European buyers dominated Central London’s commercial property market in the third quarter of 2018, according to a new Knight Frank survey which underlines investor appetite from the continent.
Accounting for almost 40 per cent of Central London’s market share by price, buyers from across Europe are on course to exceed their 10-year average levels of investment of €155bn (£138bn) by the end of 2018.
More than 20 per cent of the 155 European real estate investors surveyed by Knight Frank also identified the UK as their preferred investment market this year, rising from 11.9 per cent in 2017.
Germany, which was named by 28.5 per cent of investors in 2017 as their primary target market, fell to 12.2 per cent this year.

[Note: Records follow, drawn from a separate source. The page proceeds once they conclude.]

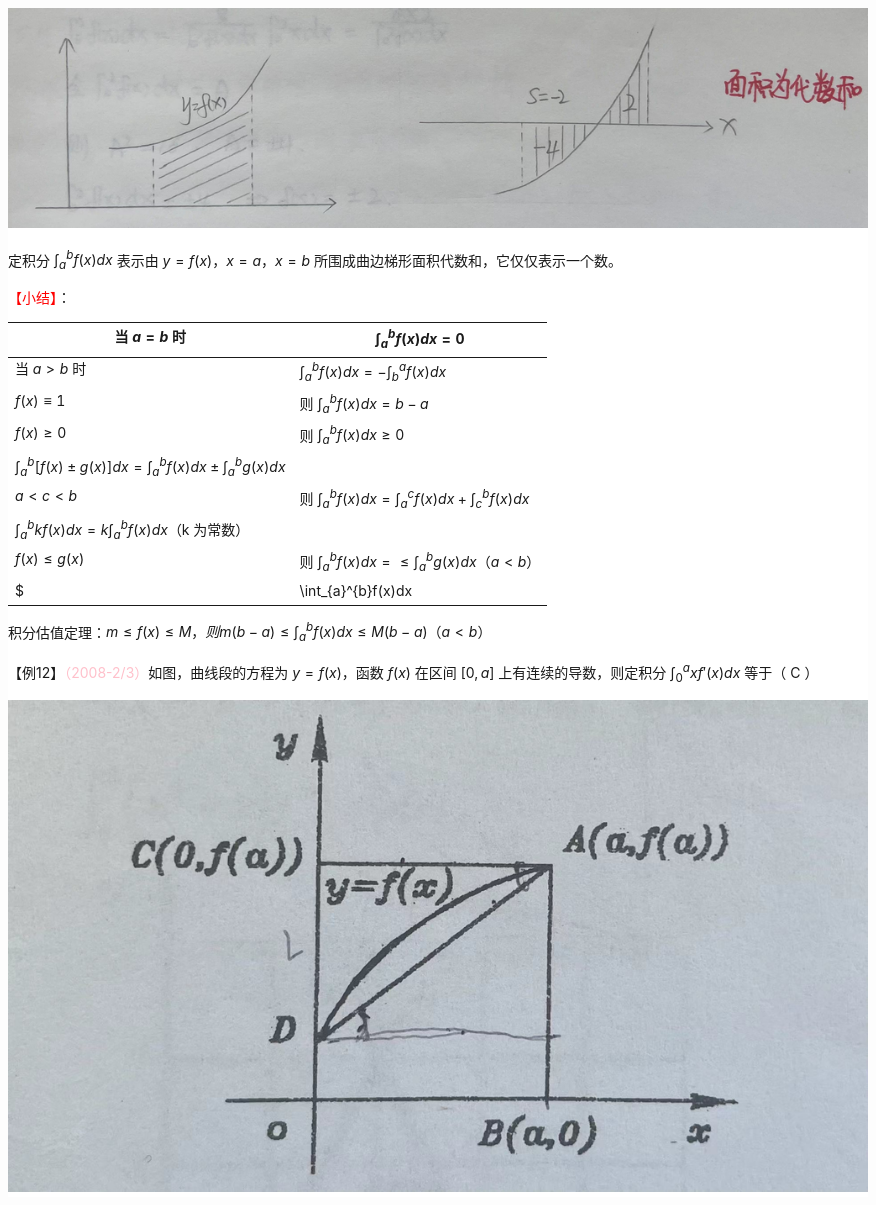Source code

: ![](1.3.2.1.1.jpeg)

定积分 $\int_{a}^{b}f(x)dx$ 表示由 $y=f(x)，x=a，x=b$ 所围成曲边梯形面积代数和，它仅仅表示一个数。

<font color=red>【小结】</font>：

| 当 $a = b$ 时                                                | $\int_{a}^{b}f(x)dx=0$                                       |
| ------------------------------------------------------------ | ------------------------------------------------------------ |
| 当 $a > b$ 时                                                | $\int_{a}^{b}f(x)dx=-\int_{b}^{a}f(x)dx$                     |
| $f(x) \equiv 1$                                              | 则 $\int_{a}^{b}f(x)dx=b-a$                                  |
| $f(x) \geq 0$                                                | 则 $\int_{a}^{b}f(x)dx \geq 0$                               |
| $\int_{a}^{b}[f(x) \pm g(x)]dx=\int_{a}^{b}f(x)dx \pm \int_{a}^{b}g(x)dx$ |                                                              |
| $a<c<b$                                                      | 则 $\int_{a}^{b}f(x)dx=\int_{a}^{c}f(x)dx+\int_{c}^{b}f(x)dx$ |
| $\int_{a}^{b}kf(x)dx=k\int_{a}^{b}f(x)dx$（k 为常数）        |                                                              |
| $f(x) \leq g(x)$                                             | 则 $\int_{a}^{b}f(x)dx= \leq \int_{a}^{b}g(x)dx（a<b）$      |
| $|\int_{a}^{b}f(x)dx|  \leq \int_{a}^{b}|f(x)|dx（a<b）\Rightarrow$ | $\int_{a}^{b}-|f(x)|dx \leq \int_{a}^{b}f(x)dx \leq \int_{a}^{b}|f(x)|dx$ |

积分估值定理：$m \leq f(x) \leq M，则 m(b-a) \leq \int_{a}^{b}f(x)dx \leq M(b-a)（a<b）$



【例12】<font color=pink>（2008-2/3）</font>如图，曲线段的方程为 $y=f(x)$，函数 $f(x)$ 在区间 $[0,a]$ 上有连续的导数，则定积分 $\int_{0}^{a}xf'(x)dx$ 等于（	C	）

![](1.3.2.2.1.jpeg)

Chris Bell, European managing director at Knight Frank, said: “While 2018 European investment volumes will be slightly down year-on-year this reflects an exceptional year in 2017 buoyed by a number of portfolio deals, rather than any softening in investor demand.
Bell added: “Indeed, there is a huge weight of capital to be allocated to European real estate, including an unprecedented level of private equity dry powder, and a growing pool of private wealth. The question is where it will be deployed.”

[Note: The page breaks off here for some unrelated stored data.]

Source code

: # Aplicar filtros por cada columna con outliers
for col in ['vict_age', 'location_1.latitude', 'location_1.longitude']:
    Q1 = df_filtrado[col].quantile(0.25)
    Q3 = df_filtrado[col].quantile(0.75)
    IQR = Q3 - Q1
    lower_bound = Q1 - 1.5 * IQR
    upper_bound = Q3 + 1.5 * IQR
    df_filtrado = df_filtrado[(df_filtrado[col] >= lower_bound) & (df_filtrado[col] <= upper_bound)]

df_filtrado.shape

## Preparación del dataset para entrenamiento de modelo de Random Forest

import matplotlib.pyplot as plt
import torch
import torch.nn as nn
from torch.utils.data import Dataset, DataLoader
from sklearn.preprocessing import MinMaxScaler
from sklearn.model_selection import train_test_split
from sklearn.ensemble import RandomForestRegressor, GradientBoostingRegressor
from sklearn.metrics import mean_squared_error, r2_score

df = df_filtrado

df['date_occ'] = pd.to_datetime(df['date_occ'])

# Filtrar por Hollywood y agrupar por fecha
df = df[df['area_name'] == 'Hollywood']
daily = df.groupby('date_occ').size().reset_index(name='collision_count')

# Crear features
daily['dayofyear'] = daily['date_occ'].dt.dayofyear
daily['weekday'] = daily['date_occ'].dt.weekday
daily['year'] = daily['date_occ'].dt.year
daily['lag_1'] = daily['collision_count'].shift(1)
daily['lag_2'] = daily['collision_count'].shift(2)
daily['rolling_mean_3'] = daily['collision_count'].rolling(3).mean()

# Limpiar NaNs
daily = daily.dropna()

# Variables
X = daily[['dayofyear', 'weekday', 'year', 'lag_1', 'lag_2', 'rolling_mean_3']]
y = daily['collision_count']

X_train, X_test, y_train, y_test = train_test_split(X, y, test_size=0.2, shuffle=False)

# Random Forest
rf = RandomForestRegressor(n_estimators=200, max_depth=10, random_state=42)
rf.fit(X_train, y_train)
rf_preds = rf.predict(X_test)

The survey also found that more investors viewed specialist assets such as healthcare and student accommodation as the most attractive asset class than any other for the first time, pipping industrial stocks to the top spot.
However, European investors were split on how demand for UK assets would be impacted in the mid-term after Brexit, with over half anticipating a reduction in investor demand over the next three to five years, while a third of investors forecasted a rise in demand for UK assets.